Web page edit records:
□ □ □ □ □

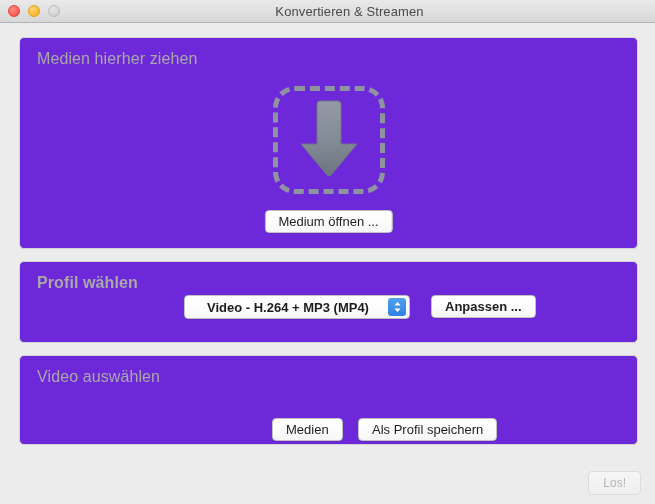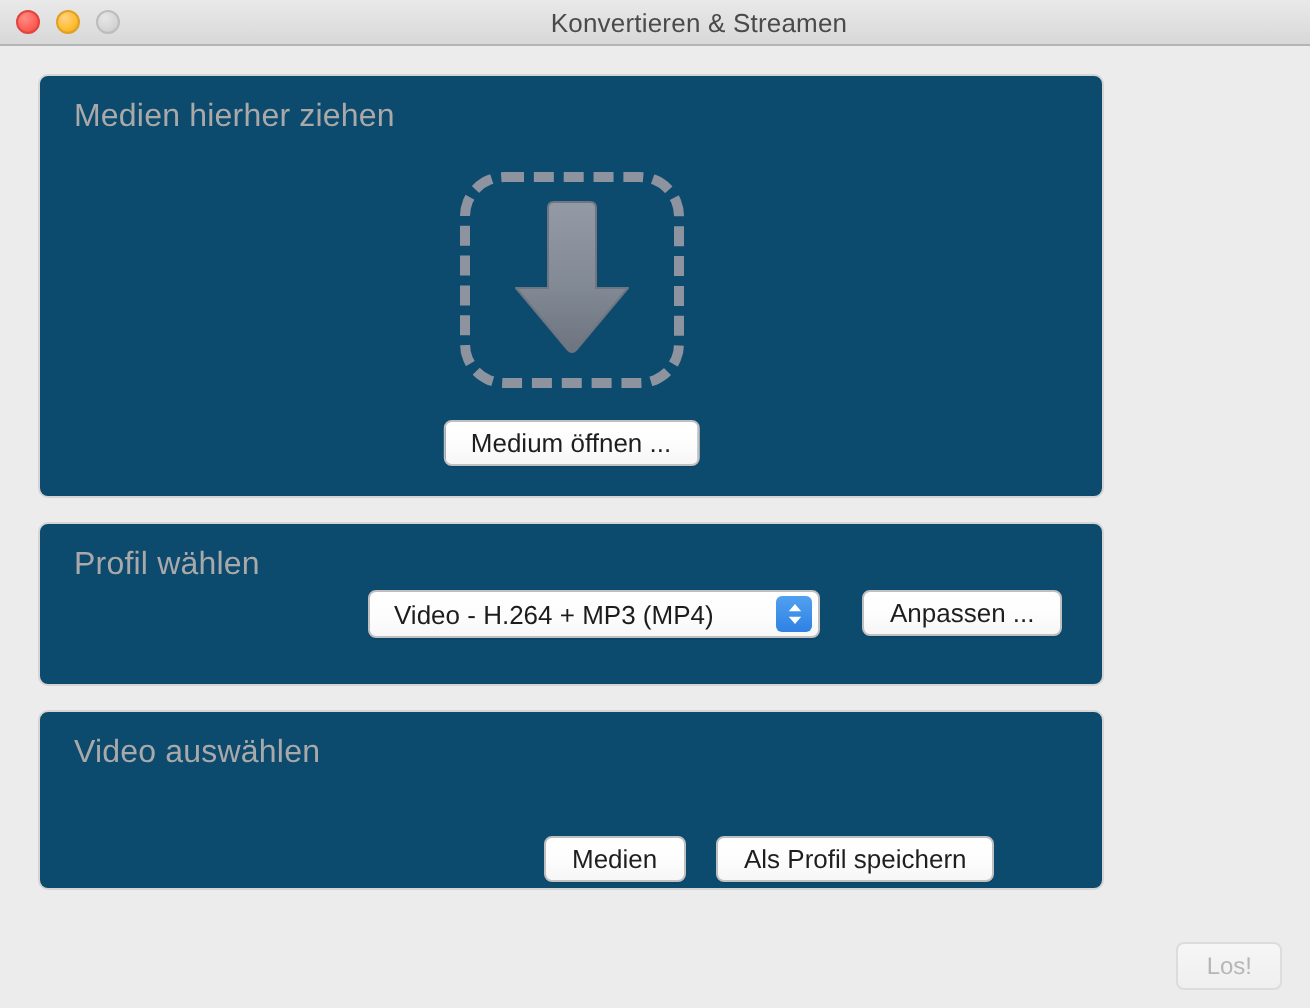--- a/index.html
+++ b/index.html
@@ -79,8 +79,8 @@
   .panel {
     position: absolute;
     left: 19px;
-    width: 533px;
-    background: #0c4a6e;
+    width: 619px;
+    background: #6d28d9;
     border: 1px solid #d5d5d5;
     border-radius: 5px;
     box-sizing: border-box;

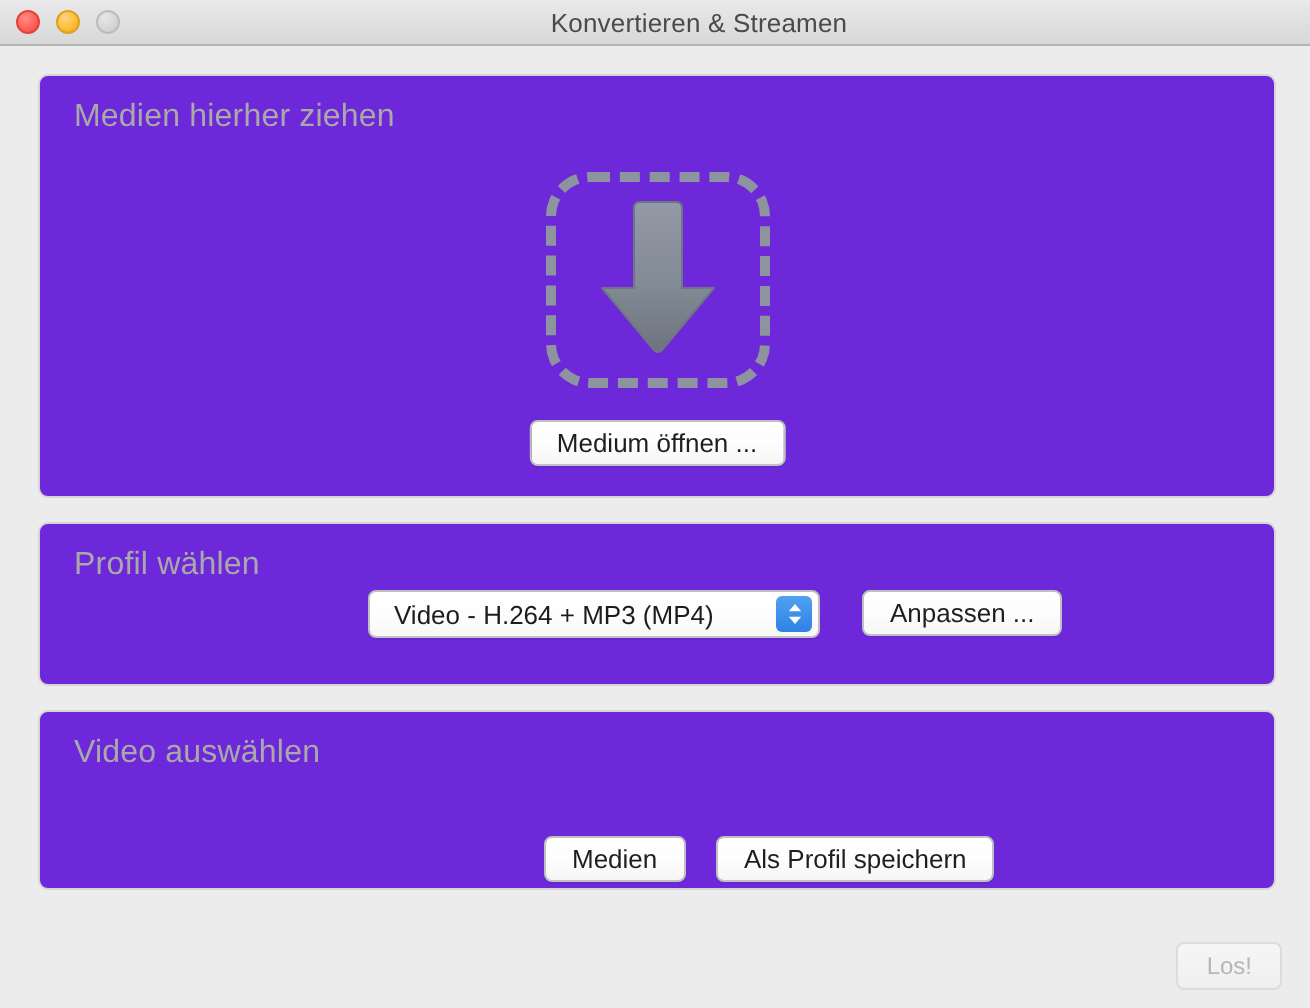--- a/index.html
+++ b/index.html
@@ -95,7 +95,7 @@
   }
 
   #panel-drop  { top: 14px;  height: 212px; }
-  #panel-profile { top: 238px; height: 82px; }
+  #panel-profile { top: 238px; height: 82px; font-weight: bold; }
   #panel-dest  { top: 332px; height: 90px; }
 
   

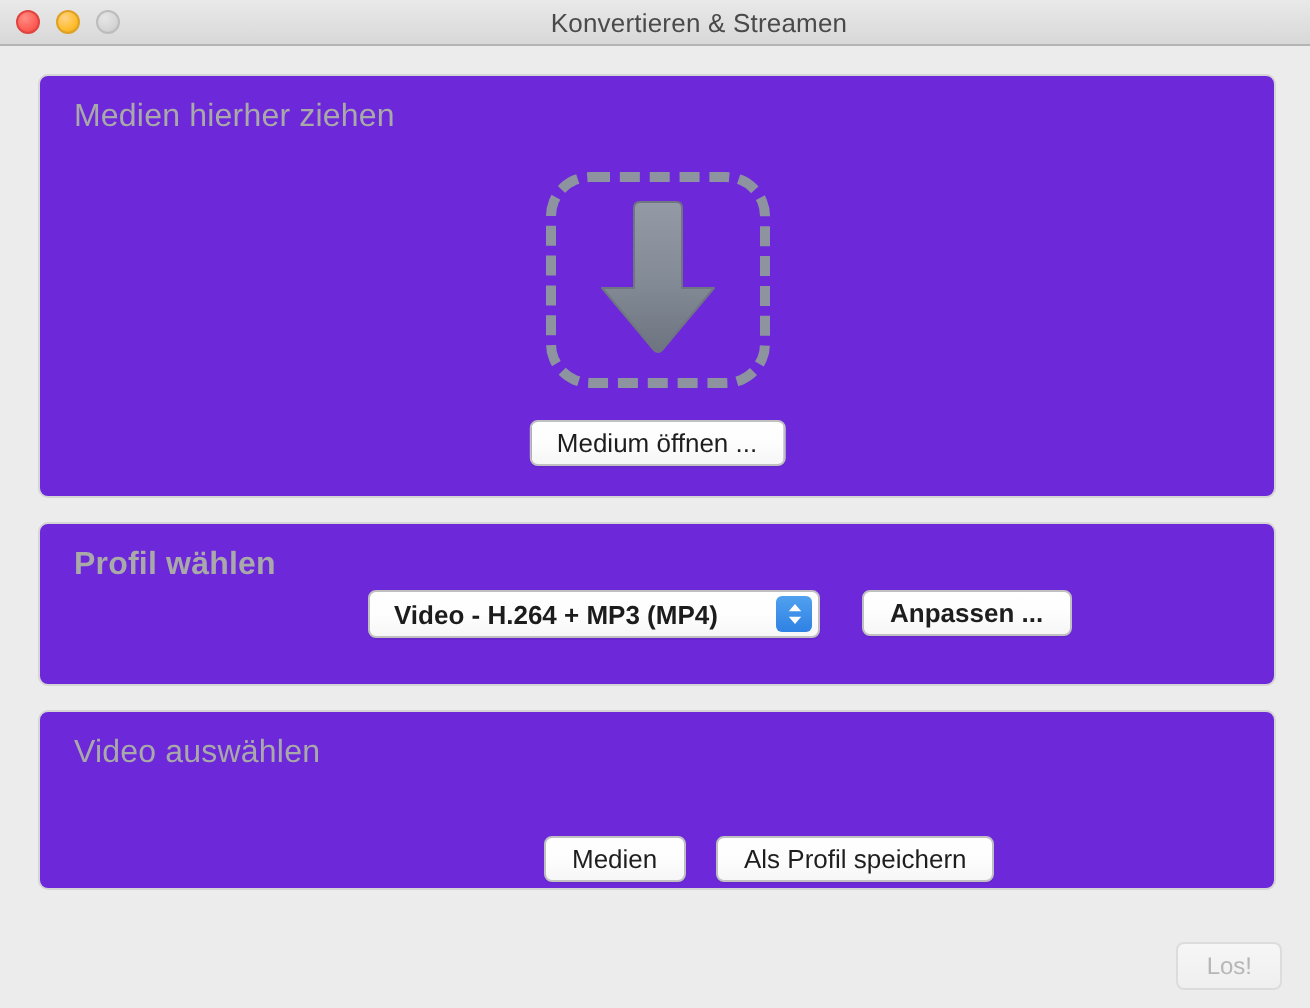--- a/index.html
+++ b/index.html
@@ -159,7 +159,7 @@
     align-items: center;
   }
   .select-value {
-    padding-left: 12px;
+    padding-left: 22px;
     font-size: 13px;
     color: #1c1c1c;
     white-space: nowrap;

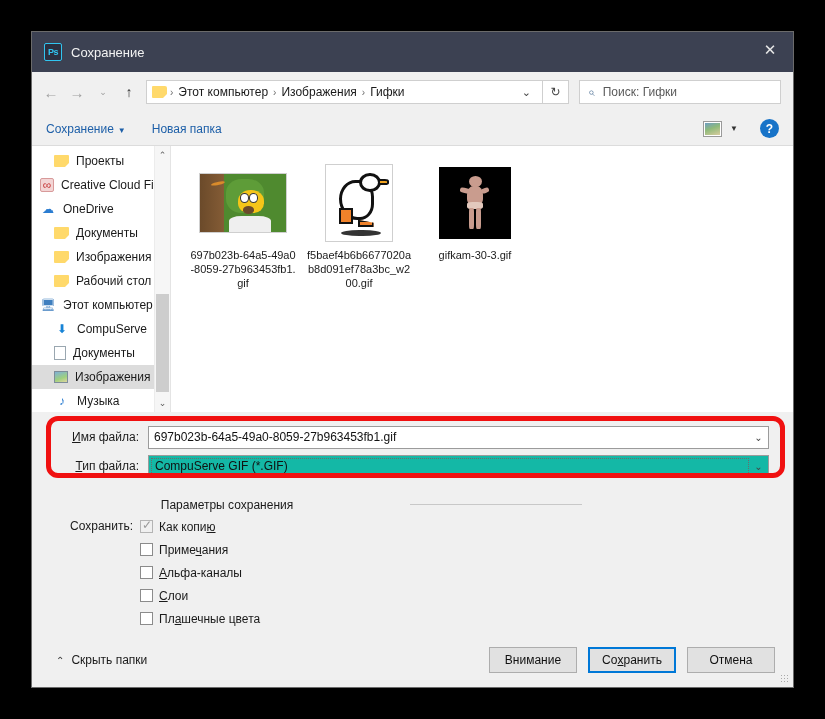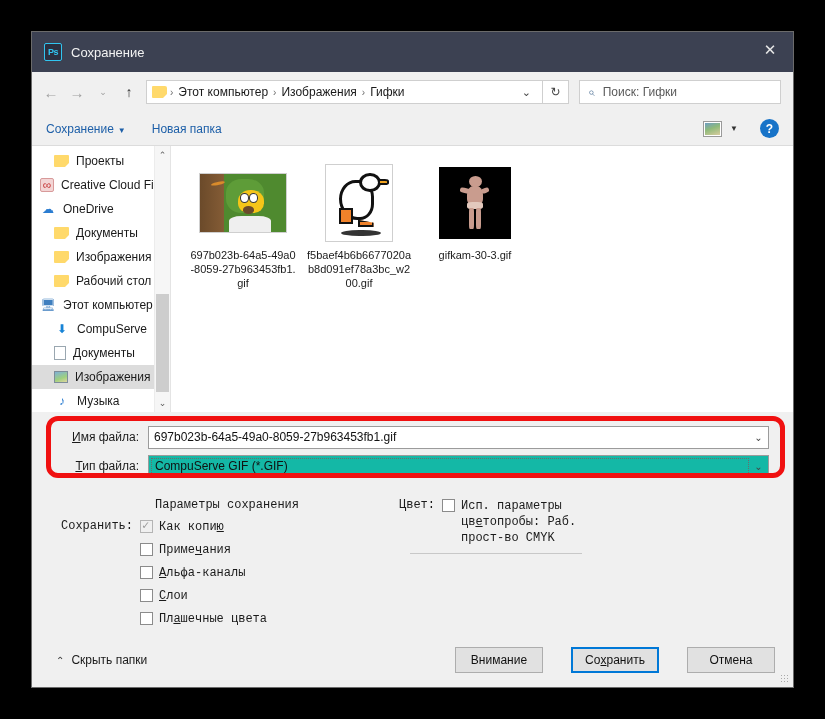--- a/index.html
+++ b/index.html
@@ -270,7 +270,7 @@
   
   .options {
     flex: 1 1 auto; background: #f0f0f0; display: flex;
-    padding: 6px 24px 0 24px; min-height: 0; font-family: Liberation Mono, monospace;
+    padding: 6px 24px 0 24px; min-height: 0;
   }
   .opt-col-left { width: 300px; flex: 0 0 auto; }
   .opt-col-right { flex: 1 1 auto; padding-left: 30px; }

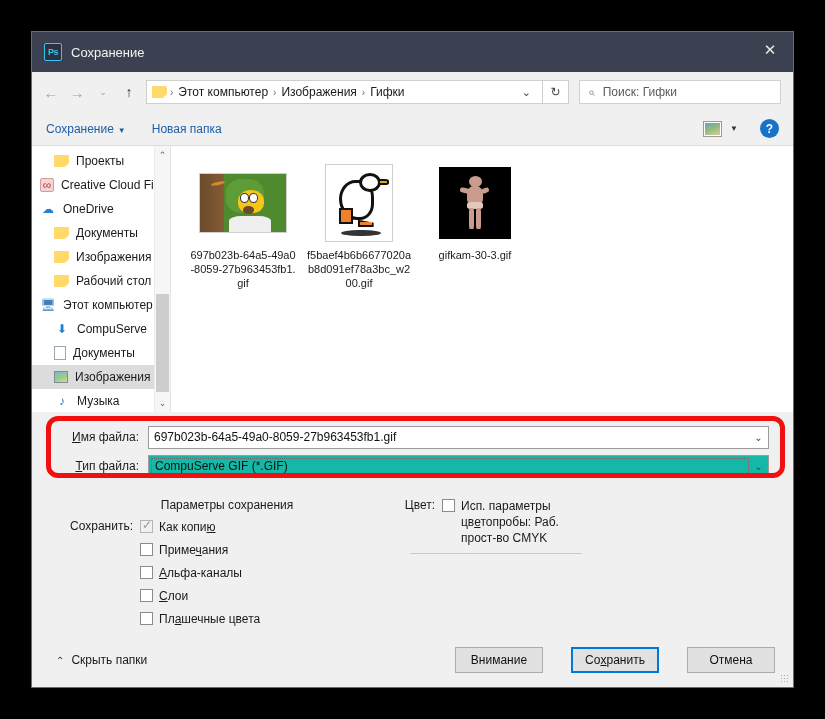--- a/index.html
+++ b/index.html
@@ -535,11 +535,6 @@
     </div>
 
     <div class="opt-col-right">
-      <div class="opt-row">
-        <div class="opt-key r">Цвет:</div>
-        <span class="cb"></span>
-        <span class="opt-text"><span>Исп. параметры</span><br><span>цв</span><u>е</u><span>топробы:  Раб.</span><br><span>прост-во CMYK</span></span>
-      </div>
 
 
       <div class="divider"></div>

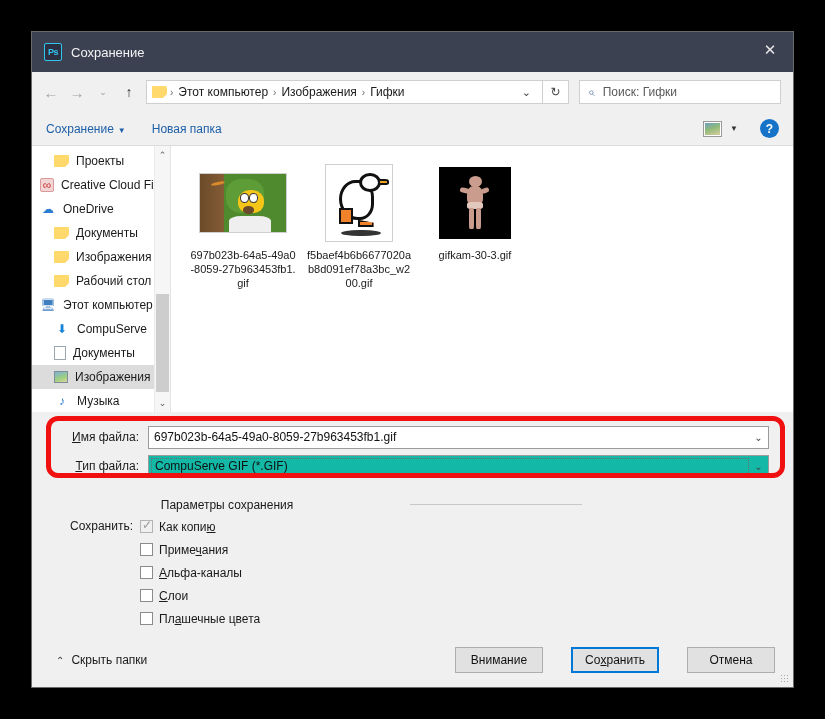--- a/index.html
+++ b/index.html
@@ -309,7 +309,7 @@
     cursor: default;
   }
   .hide-folders .chev { font-size: 10px; margin-right: 7px; color: #333; }
-  .btns { margin-left: auto; display: flex; gap: 28px; align-items: center; }
+  .btns { margin-left: auto; display: flex; gap: 11px; align-items: center; }
   .btn {
     height: 26px; min-width: 88px; padding: 0 12px;
     background: #e1e1e1; border: 1px solid #adadad;

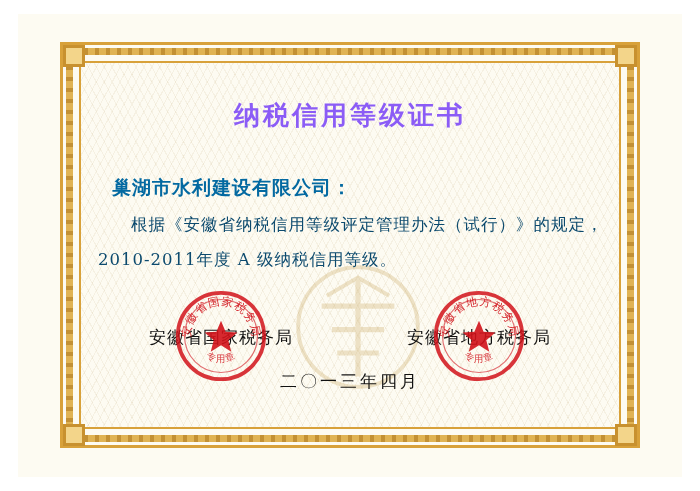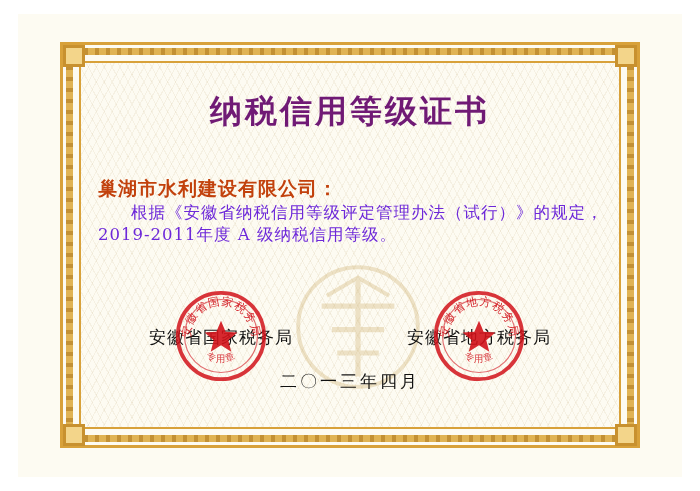--- a/index.html
+++ b/index.html
@@ -125,10 +125,10 @@
     text-align: center;
     font-family: "DejaVu Serif", "Liberation Serif", serif;
     font-weight: bold;
-    font-size: 32px;
+    font-size: 26px;
     letter-spacing: 3px;
-    color: #701a75;
-    margin-top: 20px;
+    color: #8b5cf6;
+    margin-top: 28px;
   }
   .recipient {
     font-family: "DejaVu Serif", "Liberation Serif", serif;

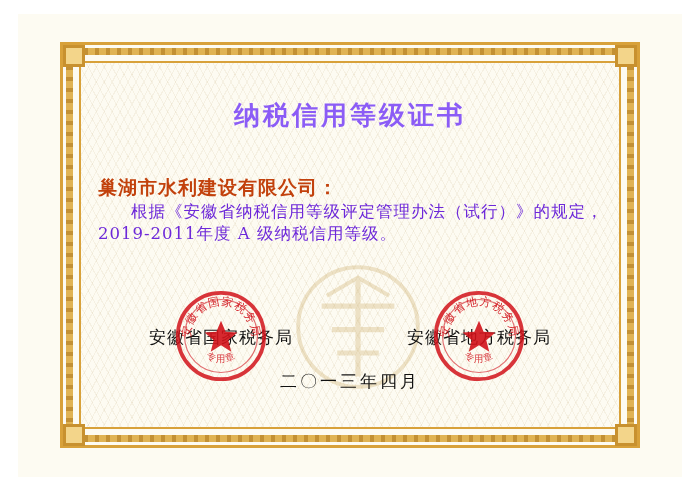--- a/index.html
+++ b/index.html
@@ -134,9 +134,9 @@
     font-family: "DejaVu Serif", "Liberation Serif", serif;
     font-weight: bold;
     font-size: 19px;
-    color: #c2410c;
+    color: #0369a1;
     margin-top: 42px;
-    margin-left: 6px;
+    margin-left: 20px;
     letter-spacing: 1px;
   }
   .body-line {

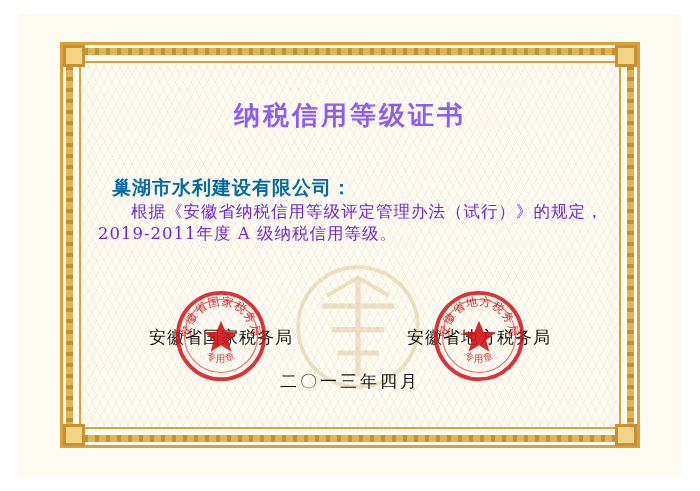--- a/index.html
+++ b/index.html
@@ -142,8 +142,9 @@
   .body-line {
     font-family: "DejaVu Serif", "Liberation Serif", serif;
     font-size: 16.5px;
-    color: #6d28d9;
+    color: #0c4a6e;
     letter-spacing: 1px;
+    margin-top: 13px;
     margin-left: 6px;
   }
   .body-line.indent { text-indent: 33px; }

□ □ □ □ □

_What needs to be done:_
Every line of the records that includes the word "width" should be gathered.

_Output below:_
-    width: 533px;
+    width: 619px;
   .opt-col-left { width: 300px; flex: 0 0 auto; }
     height: 26px; min-width: 88px; padding: 0 12px;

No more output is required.